**Source excerpt:**
[Linux Memory Hotness and Promotion] Notes from October 9, 2025

[Linux Memory Hotness and Promotion] Notes from October 9, 2025

[David Rientjes]

Hi everybody,

Here are the notes from the last Linux Memory Hotness and Promotion call
that happened on Thursday, October 9.  Thanks to everybody who was 
involved!

These notes are intended to bring people up to speed who could not attend 
the call as well as keep the conversation going in between meetings.

----->o-----
I relayed some updates from Bharata: he had added the pruning logic to 
kpromoted and then addressed Jonathan's review comments.  He spent some 
time reviving the earlier approach[1] and the kmigrated approach uses 
statically allocated space (32-bits for extended page flags to store hot 
page information).  The kmigrated thread would be too slow; Bharata has 
subsequently did improvements to this and integrated all the sources of 
memory hotness information into it -- this is now comparable in 
functionality to the kpromoted approach.  He will be sending the patches 
for the kmigrated approach soon.

Bharata provided a slide[2] to compare both kpromoted and kmigrated.  
Raghu summarized this: with the kmigrated approach the allocation becomes 
very small (reduced memory footprint); the status of the memory is 
available in extended page flags.  This drastically reduces the amount of 
complexity involved.

Wei Xu asked if AMD had considered Xarray for storing this information.  
Raghu mentioned that there are approache for both Xarray and Maple Tree.  
Gregory noted that we'd need to operate on the Xarray which requires a 
locking structure which would not be great.  Davidlohr said with Maple 
Tree we'd at least have lockless searching.  Gregory countered that this 
would likely be a write-often scenario rather than a read-seldom scenario.

Wei noted another approach may be similar to LRU.  Rather than a global 
data structure, if we want to promote memory per job, the hotness 
information might be maintained in a LRU-like data structure (one half is 
hot, one half is cold).  I noted this would support both per-node and 
per-memcg.  Gregory asked what would be the cost of aging off the MRU back 
onto the LRU.

If there are any concerns about pursuing the kmigrated approach based on 
the slide comparing kmigrated and kpromoted, we should continue to discuss 
this on the upstream mailing list before the next meeting.

----->o-----
Kinsey gave a brief update on the resume fix for klruscand.  He had been 
experimenting with it; it currently patches the PMD access bit testing and 
clearing process for up to 64 PMDs.  He had been investigating this and 
will likely be removing optimizations that actually harvest 65-66 PMDs.

**Request 1:**
Condense the paragraph in the meeting notes that begins "Bharata provided a slide" into a short bulleted list that keeps its main facts.
**Request 2:**
Transcribe the portion of the meeting notes from "Wei Xu asked" up to and including "a read-seldom scenario.".

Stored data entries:
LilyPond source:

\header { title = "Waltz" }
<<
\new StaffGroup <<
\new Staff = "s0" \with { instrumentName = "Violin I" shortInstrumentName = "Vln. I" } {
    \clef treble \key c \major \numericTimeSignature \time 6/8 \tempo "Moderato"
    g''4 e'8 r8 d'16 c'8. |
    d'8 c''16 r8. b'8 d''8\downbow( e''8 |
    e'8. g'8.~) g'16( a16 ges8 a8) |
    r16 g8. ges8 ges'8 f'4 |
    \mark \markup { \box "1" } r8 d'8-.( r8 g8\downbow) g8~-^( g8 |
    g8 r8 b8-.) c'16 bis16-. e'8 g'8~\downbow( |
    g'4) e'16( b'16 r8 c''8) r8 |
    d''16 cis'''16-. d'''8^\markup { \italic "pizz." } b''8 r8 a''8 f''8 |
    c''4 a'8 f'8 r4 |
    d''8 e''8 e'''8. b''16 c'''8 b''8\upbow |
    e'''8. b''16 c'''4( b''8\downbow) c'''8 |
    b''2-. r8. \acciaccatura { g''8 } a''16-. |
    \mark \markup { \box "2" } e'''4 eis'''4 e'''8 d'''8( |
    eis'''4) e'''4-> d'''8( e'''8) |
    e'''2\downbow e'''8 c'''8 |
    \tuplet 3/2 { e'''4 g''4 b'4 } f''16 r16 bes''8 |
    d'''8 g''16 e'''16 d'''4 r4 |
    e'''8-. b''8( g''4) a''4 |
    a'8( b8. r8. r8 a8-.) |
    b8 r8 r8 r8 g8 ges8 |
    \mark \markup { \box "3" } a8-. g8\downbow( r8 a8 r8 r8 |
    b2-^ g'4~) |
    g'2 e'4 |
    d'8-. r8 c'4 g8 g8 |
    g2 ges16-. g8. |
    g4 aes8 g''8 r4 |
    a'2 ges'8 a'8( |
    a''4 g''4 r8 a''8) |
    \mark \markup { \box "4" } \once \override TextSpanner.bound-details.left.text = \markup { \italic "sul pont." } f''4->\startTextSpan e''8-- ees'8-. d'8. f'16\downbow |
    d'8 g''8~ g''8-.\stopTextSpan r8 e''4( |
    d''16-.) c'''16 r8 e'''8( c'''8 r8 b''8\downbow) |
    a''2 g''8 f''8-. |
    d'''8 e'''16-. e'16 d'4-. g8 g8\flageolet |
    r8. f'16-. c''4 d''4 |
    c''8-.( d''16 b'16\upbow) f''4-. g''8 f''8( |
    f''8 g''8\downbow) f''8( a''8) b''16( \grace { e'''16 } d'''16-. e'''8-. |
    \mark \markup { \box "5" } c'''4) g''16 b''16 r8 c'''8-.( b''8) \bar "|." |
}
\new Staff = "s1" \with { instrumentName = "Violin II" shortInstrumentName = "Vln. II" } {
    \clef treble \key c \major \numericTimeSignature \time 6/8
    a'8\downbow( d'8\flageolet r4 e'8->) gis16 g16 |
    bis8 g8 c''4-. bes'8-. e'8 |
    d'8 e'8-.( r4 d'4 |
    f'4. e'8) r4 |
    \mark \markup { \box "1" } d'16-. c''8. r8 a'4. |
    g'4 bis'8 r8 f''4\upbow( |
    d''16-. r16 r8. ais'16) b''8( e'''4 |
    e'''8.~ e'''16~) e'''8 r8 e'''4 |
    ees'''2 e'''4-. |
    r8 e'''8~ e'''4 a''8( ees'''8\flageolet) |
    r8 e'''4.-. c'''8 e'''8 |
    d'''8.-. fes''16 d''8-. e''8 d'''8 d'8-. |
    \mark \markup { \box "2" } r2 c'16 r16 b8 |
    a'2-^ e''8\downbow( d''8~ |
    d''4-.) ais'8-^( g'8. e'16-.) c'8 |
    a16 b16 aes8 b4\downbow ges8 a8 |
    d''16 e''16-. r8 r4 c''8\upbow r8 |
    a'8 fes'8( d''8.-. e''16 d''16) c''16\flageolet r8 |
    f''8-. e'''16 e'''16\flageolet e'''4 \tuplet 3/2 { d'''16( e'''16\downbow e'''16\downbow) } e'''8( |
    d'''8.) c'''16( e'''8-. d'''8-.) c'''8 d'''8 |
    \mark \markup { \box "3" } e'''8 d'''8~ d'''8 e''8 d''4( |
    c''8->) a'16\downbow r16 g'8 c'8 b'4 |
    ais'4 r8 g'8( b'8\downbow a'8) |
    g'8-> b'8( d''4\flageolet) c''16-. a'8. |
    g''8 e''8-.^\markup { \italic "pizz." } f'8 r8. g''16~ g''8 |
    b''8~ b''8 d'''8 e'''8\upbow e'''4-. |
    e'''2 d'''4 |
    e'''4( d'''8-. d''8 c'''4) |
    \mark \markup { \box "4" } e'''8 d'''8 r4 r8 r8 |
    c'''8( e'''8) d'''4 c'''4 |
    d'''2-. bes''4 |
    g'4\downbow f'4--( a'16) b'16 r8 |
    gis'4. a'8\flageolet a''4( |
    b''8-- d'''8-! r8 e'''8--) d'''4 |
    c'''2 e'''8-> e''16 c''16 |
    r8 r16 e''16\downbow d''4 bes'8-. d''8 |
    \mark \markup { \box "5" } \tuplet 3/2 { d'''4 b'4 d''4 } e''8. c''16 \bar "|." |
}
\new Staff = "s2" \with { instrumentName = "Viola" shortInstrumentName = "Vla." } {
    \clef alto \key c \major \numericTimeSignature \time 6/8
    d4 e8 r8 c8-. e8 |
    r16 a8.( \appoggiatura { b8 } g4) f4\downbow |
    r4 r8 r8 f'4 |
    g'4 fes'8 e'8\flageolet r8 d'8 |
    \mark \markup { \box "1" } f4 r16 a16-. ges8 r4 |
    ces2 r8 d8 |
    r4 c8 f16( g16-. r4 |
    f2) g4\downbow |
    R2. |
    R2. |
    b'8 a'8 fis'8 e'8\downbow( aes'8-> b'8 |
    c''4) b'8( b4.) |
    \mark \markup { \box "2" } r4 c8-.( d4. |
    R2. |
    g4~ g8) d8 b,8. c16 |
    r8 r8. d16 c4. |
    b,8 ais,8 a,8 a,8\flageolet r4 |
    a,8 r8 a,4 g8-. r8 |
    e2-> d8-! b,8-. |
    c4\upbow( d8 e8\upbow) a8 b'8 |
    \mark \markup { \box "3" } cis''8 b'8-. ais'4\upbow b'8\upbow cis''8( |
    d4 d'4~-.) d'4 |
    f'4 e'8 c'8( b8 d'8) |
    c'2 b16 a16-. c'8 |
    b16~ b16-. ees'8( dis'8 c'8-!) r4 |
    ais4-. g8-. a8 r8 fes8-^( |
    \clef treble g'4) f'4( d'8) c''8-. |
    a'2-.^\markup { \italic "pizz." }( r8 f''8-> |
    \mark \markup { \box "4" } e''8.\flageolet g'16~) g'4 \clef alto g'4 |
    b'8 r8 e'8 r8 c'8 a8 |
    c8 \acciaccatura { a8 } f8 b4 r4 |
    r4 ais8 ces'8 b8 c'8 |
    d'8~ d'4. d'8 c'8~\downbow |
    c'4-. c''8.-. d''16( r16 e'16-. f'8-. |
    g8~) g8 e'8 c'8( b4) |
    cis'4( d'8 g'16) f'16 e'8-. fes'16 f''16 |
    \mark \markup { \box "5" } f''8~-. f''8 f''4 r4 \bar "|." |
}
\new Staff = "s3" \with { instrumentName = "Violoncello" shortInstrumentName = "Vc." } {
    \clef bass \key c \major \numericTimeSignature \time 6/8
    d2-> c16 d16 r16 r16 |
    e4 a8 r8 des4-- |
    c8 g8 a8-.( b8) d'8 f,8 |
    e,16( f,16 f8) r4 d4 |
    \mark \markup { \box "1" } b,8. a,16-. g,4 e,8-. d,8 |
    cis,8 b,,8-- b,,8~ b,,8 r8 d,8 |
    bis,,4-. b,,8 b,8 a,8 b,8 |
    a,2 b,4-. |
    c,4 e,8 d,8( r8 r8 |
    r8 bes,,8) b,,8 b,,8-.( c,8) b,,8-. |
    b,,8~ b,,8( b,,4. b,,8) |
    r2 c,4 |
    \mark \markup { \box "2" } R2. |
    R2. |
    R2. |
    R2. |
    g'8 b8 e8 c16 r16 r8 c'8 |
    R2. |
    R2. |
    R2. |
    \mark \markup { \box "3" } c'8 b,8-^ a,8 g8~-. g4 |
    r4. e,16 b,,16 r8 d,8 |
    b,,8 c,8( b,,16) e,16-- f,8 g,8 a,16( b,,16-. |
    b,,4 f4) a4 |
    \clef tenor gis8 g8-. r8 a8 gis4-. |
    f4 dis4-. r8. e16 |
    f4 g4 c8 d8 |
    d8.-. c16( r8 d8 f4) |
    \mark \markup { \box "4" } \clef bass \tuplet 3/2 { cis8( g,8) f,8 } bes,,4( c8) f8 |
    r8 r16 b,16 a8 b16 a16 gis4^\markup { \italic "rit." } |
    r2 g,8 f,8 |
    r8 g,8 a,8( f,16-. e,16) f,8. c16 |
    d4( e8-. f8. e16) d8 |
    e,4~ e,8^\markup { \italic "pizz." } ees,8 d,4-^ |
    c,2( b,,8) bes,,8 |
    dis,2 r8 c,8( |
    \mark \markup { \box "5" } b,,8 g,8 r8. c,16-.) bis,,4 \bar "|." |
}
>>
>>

**Full response 1:**
- Bharata provided a slide comparing the kpromoted and kmigrated approaches.
- Raghu summarized it: with kmigrated, the allocation becomes very small, reducing the memory footprint.
- The status of the memory is available in extended page flags.
- This drastically reduces the complexity involved.

**Full response 2:**
Wei Xu asked if AMD had considered Xarray for storing this information.  
Raghu mentioned that there are approache for both Xarray and Maple Tree.  
Gregory noted that we'd need to operate on the Xarray which requires a 
locking structure which would not be great.  Davidlohr said with Maple 
Tree we'd at least have lockless searching.  Gregory countered that this 
would likely be a write-often scenario rather than a read-seldom scenario.